Pictures paired with source code:
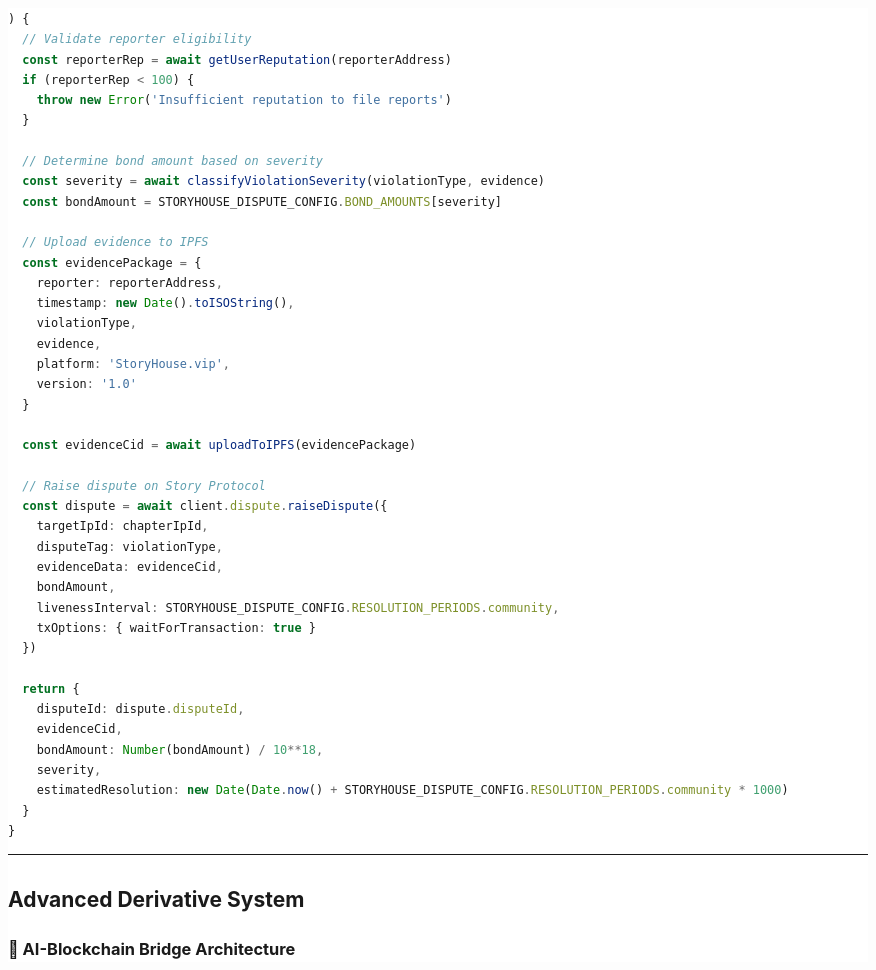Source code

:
 ```typescript
) {
  // Validate reporter eligibility
  const reporterRep = await getUserReputation(reporterAddress)
  if (reporterRep < 100) {
    throw new Error('Insufficient reputation to file reports')
  }

  // Determine bond amount based on severity
  const severity = await classifyViolationSeverity(violationType, evidence)
  const bondAmount = STORYHOUSE_DISPUTE_CONFIG.BOND_AMOUNTS[severity]

  // Upload evidence to IPFS
  const evidencePackage = {
    reporter: reporterAddress,
    timestamp: new Date().toISOString(),
    violationType,
    evidence,
    platform: 'StoryHouse.vip',
    version: '1.0'
  }
  
  const evidenceCid = await uploadToIPFS(evidencePackage)

  // Raise dispute on Story Protocol
  const dispute = await client.dispute.raiseDispute({
    targetIpId: chapterIpId,
    disputeTag: violationType,
    evidenceData: evidenceCid,
    bondAmount,
    livenessInterval: STORYHOUSE_DISPUTE_CONFIG.RESOLUTION_PERIODS.community,
    txOptions: { waitForTransaction: true }
  })

  return {
    disputeId: dispute.disputeId,
    evidenceCid,
    bondAmount: Number(bondAmount) / 10**18,
    severity,
    estimatedResolution: new Date(Date.now() + STORYHOUSE_DISPUTE_CONFIG.RESOLUTION_PERIODS.community * 1000)
  }
}
```

---

## Advanced Derivative System

### 🤖 AI-Blockchain Bridge Architecture
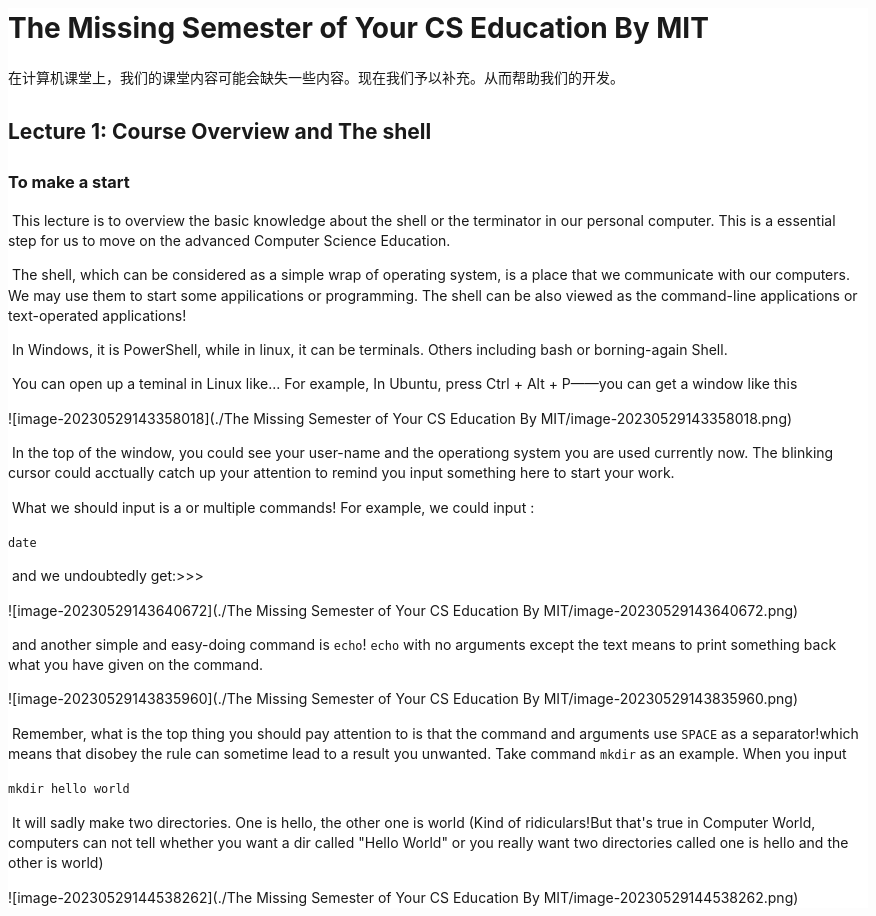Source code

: # The Missing Semester of Your CS Education By MIT

​	在计算机课堂上，我们的课堂内容可能会缺失一些内容。现在我们予以补充。从而帮助我们的开发。

## Lecture 1: Course Overview and The shell

### To make a start

​		This lecture is to overview the basic knowledge about the shell or the terminator in our personal computer. This is a essential step for us to move on the advanced Computer Science Education.

​	The shell, which can be considered as a simple wrap of operating system, is a place that we communicate with our computers. We may use them to start some appilications or programming. The shell can be also viewed as the command-line applications or text-operated applications!

​	In Windows, it is PowerShell, while in linux, it can be terminals. Others including bash or borning-again Shell.

​	You can open up a teminal in Linux like... For example, In Ubuntu, press Ctrl + Alt + P——you can get a window like this

![image-20230529143358018](./The Missing Semester of Your CS Education By MIT/image-20230529143358018.png)

​		In the top of the window, you could see your user-name and the operationg system you are used currently now. The blinking cursor could acctually catch up your attention to remind you input something here to start your work.

​		What we should input is a or multiple commands! For example, we could input :

```shell
date
```

​		and we undoubtedly get:>>>

![image-20230529143640672](./The Missing Semester of Your CS Education By MIT/image-20230529143640672.png)

​		and another simple and easy-doing command is `echo`! `echo` with no arguments except the text means to print something back what you have given on the command.

![image-20230529143835960](./The Missing Semester of Your CS Education By MIT/image-20230529143835960.png)

​		Remember, what is the top thing you should pay attention to is that the command and arguments use `SPACE` as a separator!which means that disobey the rule can sometime lead to  a result you unwanted. Take command `mkdir` as an example. When you input

```
mkdir hello world
```

​		It will sadly make two directories. One is hello, the other one is world (Kind of ridiculars!But that's true in Computer World, computers can not tell whether you want a dir called "Hello World" or you really want two directories called one is hello and the other is world)

![image-20230529144538262](./The Missing Semester of Your CS Education By MIT/image-20230529144538262.png)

= Problem to work on =
From the records above, pull every line that has the string "community" and copy it.

= Solved exercise =
    livenessInterval: STORYHOUSE_DISPUTE_CONFIG.RESOLUTION_PERIODS.community,
    estimatedResolution: new Date(Date.now() + STORYHOUSE_DISPUTE_CONFIG.RESOLUTION_PERIODS.community * 1000)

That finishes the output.